Although he is the chairman of Kanu, he has gravitated towards the Party of National Unity, Kibaki’s 2007 patchwork of mainly Central province outfits, with which Uhuru finds natural affinity. His strategy of inheriting Kibaki’s vehicle and reaching out to other areas for top up votes is being resisted by potential aspirants such as Martha Karua, George Saitoti and Peter Kenneth, who smell a whiff of hereditary politics at play.
Uhuru has announced that he is coming our to fight and fight isn’t he, oh boy! But his forays and alliance-building outside Central Kenya are suspect and opportunistic at best. One can sympathise with his predicament being faced with the ICC, and an outgoing Kikuyu presidency. He has clearly stated in response to ICC’s summonses that all he did in 2008 was to “help his
people” and vowed that he would do the same again in similar circumstances.
That sounds like the stuff of a political martyr. We do not know what heroic things he did but we will hopefully know when he and Moreno Ocampo face each other in the Hague.

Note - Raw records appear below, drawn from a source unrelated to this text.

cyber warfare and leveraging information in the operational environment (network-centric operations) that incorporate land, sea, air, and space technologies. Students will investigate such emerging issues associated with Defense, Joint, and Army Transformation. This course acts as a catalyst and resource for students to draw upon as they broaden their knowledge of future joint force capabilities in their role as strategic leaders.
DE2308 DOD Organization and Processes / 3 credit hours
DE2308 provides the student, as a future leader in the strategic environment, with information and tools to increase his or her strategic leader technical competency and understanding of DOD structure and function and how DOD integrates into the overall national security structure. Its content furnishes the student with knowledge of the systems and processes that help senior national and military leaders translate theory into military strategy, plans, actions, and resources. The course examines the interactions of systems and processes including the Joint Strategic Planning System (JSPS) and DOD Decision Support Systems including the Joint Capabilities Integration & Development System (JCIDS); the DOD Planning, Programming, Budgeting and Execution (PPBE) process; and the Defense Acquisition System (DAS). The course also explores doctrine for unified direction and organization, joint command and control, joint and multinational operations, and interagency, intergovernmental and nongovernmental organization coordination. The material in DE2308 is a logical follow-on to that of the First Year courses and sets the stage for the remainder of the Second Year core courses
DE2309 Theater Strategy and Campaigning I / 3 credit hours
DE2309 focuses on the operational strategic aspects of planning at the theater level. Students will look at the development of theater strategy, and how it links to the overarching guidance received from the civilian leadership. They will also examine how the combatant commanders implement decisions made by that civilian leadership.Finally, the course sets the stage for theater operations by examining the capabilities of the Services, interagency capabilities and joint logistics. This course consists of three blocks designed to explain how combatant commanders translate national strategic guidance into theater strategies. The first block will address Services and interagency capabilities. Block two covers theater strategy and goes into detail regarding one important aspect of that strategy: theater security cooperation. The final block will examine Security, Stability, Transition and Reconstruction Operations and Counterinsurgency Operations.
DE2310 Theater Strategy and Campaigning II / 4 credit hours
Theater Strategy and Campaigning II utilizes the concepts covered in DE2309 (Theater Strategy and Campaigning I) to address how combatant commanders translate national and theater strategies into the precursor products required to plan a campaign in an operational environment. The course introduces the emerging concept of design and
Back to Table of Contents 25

Surely one cannot be charged with crimes against humanity for merely providing blankets, food and transport to displaced people.
But isn’t it strange that Uhuru’s comrade in arms and ally now is his counterpart (at the Hague) in allegedly perpetrating attacks against Uhuru’s “people”. Kenyans may have to wait for the alliance to mature, but there is an eerie feeling that this is a partnership consecrated in the innocent blood of victims of post-election violence.

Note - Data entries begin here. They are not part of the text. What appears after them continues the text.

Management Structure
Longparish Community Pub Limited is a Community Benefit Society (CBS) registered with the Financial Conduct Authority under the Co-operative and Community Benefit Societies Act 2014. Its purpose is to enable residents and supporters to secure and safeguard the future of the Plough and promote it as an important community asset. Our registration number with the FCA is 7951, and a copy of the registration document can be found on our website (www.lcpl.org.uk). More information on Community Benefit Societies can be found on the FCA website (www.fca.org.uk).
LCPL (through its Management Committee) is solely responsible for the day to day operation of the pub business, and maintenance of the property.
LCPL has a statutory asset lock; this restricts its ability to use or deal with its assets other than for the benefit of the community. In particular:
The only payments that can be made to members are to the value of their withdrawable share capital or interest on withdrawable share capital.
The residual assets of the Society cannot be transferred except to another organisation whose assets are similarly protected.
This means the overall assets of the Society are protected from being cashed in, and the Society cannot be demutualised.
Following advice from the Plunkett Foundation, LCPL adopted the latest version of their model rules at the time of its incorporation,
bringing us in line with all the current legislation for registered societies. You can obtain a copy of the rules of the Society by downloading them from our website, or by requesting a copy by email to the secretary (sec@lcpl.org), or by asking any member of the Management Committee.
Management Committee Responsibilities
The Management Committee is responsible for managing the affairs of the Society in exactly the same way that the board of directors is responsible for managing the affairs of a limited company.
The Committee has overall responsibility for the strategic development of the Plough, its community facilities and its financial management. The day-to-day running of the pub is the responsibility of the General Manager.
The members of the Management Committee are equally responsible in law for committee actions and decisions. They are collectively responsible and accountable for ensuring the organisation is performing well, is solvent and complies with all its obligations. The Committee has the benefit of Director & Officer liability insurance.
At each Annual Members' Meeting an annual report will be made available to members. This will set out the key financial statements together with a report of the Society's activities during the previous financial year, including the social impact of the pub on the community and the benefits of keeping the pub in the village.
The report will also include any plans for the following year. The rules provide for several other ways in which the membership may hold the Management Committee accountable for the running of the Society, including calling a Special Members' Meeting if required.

I read in one weekend newspaper that Uhuru had declared in Meru that he and his allies have now ditched their offices to conduct “serious politics” and fight Raila because he is the one “who caused the chaos after he refused to concede defeat” and that he should be the “one to be arrested to ensure this does not happen again.”

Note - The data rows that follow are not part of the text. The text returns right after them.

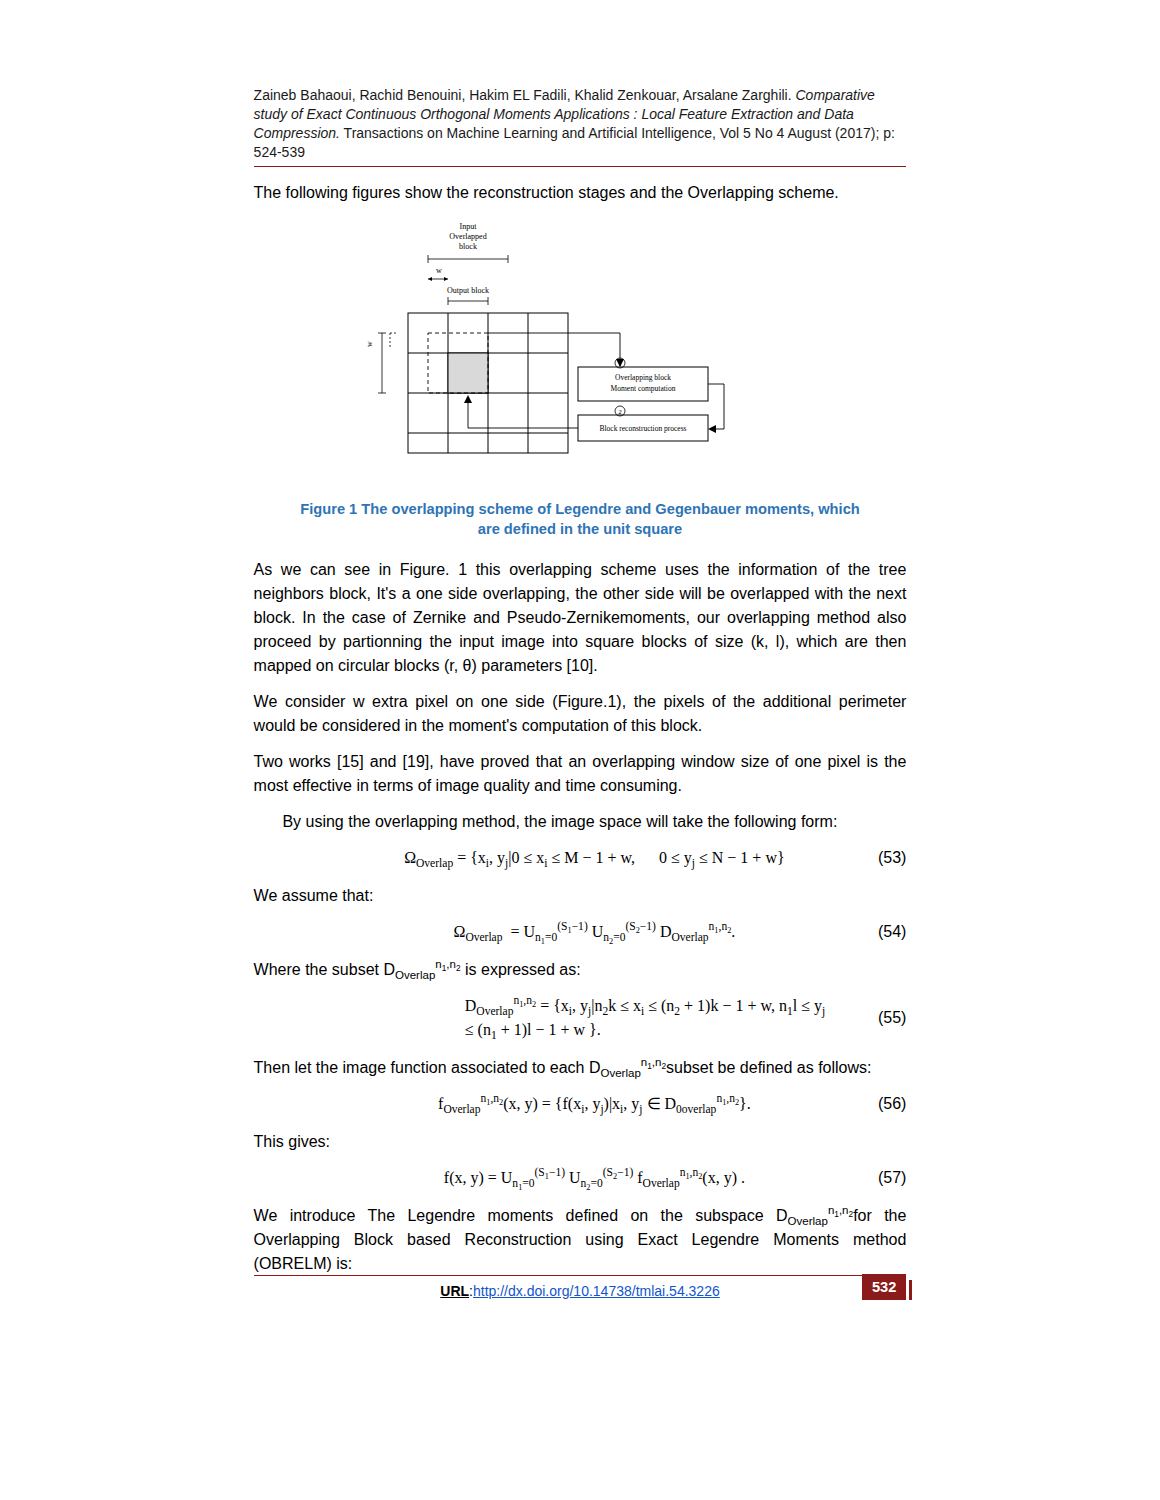Zaineb Bahaoui, Rachid Benouini, Hakim EL Fadili, Khalid Zenkouar, Arsalane Zarghili. Comparative study of Exact Continuous Orthogonal Moments Applications : Local Feature Extraction and Data Compression. Transactions on Machine Learning and Artificial Intelligence, Vol 5 No 4 August (2017); p: 524-539
The following figures show the reconstruction stages and the Overlapping scheme.
Input Overlapped block w Output block w 1 Overlapping block Moment computation 2 Block reconstruction process
Figure 1 The overlapping scheme of Legendre and Gegenbauer moments, which are defined in the unit square
As we can see in Figure. 1 this overlapping scheme uses the information of the tree neighbors block, It's a one side overlapping, the other side will be overlapped with the next block. In the case of Zernike and Pseudo-Zernikemoments, our overlapping method also proceed by partionning the input image into square blocks of size (k, l), which are then mapped on circular blocks (r, θ) parameters [10].
We consider w extra pixel on one side (Figure.1), the pixels of the additional perimeter would be considered in the moment's computation of this block.
Two works [15] and [19], have proved that an overlapping window size of one pixel is the most effective in terms of image quality and time consuming.
By using the overlapping method, the image space will take the following form:
ΩOverlap = {xi, yj|0 ≤ xi ≤ M − 1 + w, 0 ≤ yj ≤ N − 1 + w}
(53)
We assume that:
ΩOverlap = Un1=0(S1−1) Un2=0(S2−1) DOverlapn1,n2.
(54)
Where the subset DOverlapn1,n2 is expressed as:
DOverlapn1,n2 = {xi, yj|n2k ≤ xi ≤ (n2 + 1)k − 1 + w, n1l ≤ yj ≤ (n1 + 1)l − 1 + w }.
(55)
Then let the image function associated to each DOverlapn1,n2subset be defined as follows:
fOverlapn1,n2(x, y) = {f(xi, yj)|xi, yj ∈ D0overlapn1,n2}.
(56)
This gives:
f(x, y) = Un1=0(S1−1) Un2=0(S2−1) fOverlapn1,n2(x, y) .
(57)
We introduce The Legendre moments defined on the subspace DOverlapn1,n2for the Overlapping Block based Reconstruction using Exact Legendre Moments method (OBRELM) is:
URL:http://dx.doi.org/10.14738/tmlai.54.3226
532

Uhuru further said that because Raila had confessed he took part in the attempted coup in 1982, he should be in jail. But the clincher was Uhuru’s assertion that “in 2007, Raila vied, was beaten, refused to accept defeat and called for violence.”
If indeed Uhuru said these things and they are all true, then I think the ICC is doing a very shoddy job. But why has Uhuru taken so long to tell the world these 'truths’? And what are the Kenya police still investigating?
Now we all know the genesis of this “serious politics” and Uhuru is but “politicking”. We need not hold him to specific proof because that is a matter for Raila to deal with. But I am keen to find out what Uhuru really thinks about the fate of those families that lost their loved ones, property and became destitute. I am keen to find out what he thinks about the people who were exterminated in Naivasha or burnt do death in Kiambaa church.
There is clearly no love lost between the two politicians, and each must be itching for a duel to settle old scores, but should that be at the expense of justice to innocent people who voted for either Kibaki or Raila?
Since 2002 when Raila ditched Uhuru, who went on to lose to Kibaki’s National Rainbow Coalition in which Raila was the matchmaker, he has always been broody. Through 2002-2007, Uhuru was thrust into the uncomfortable role of opposition leader in which he performed disastrously. But as fate would have it, he was forced by circumstances onto one side with Raila in opposing the 2005 draft constitution, through which Uhuru sat uneasily.
Although he swam with the crowd, his heart was always with President Mwai Kibaki. Soon as the referendum over, Uhuru switched camp back home. We now know from Wikileaks what Uhuru thought about Kibaki throughout his first term. But does anyone really know what Uhuru stands for or indeed what his leadership would look like?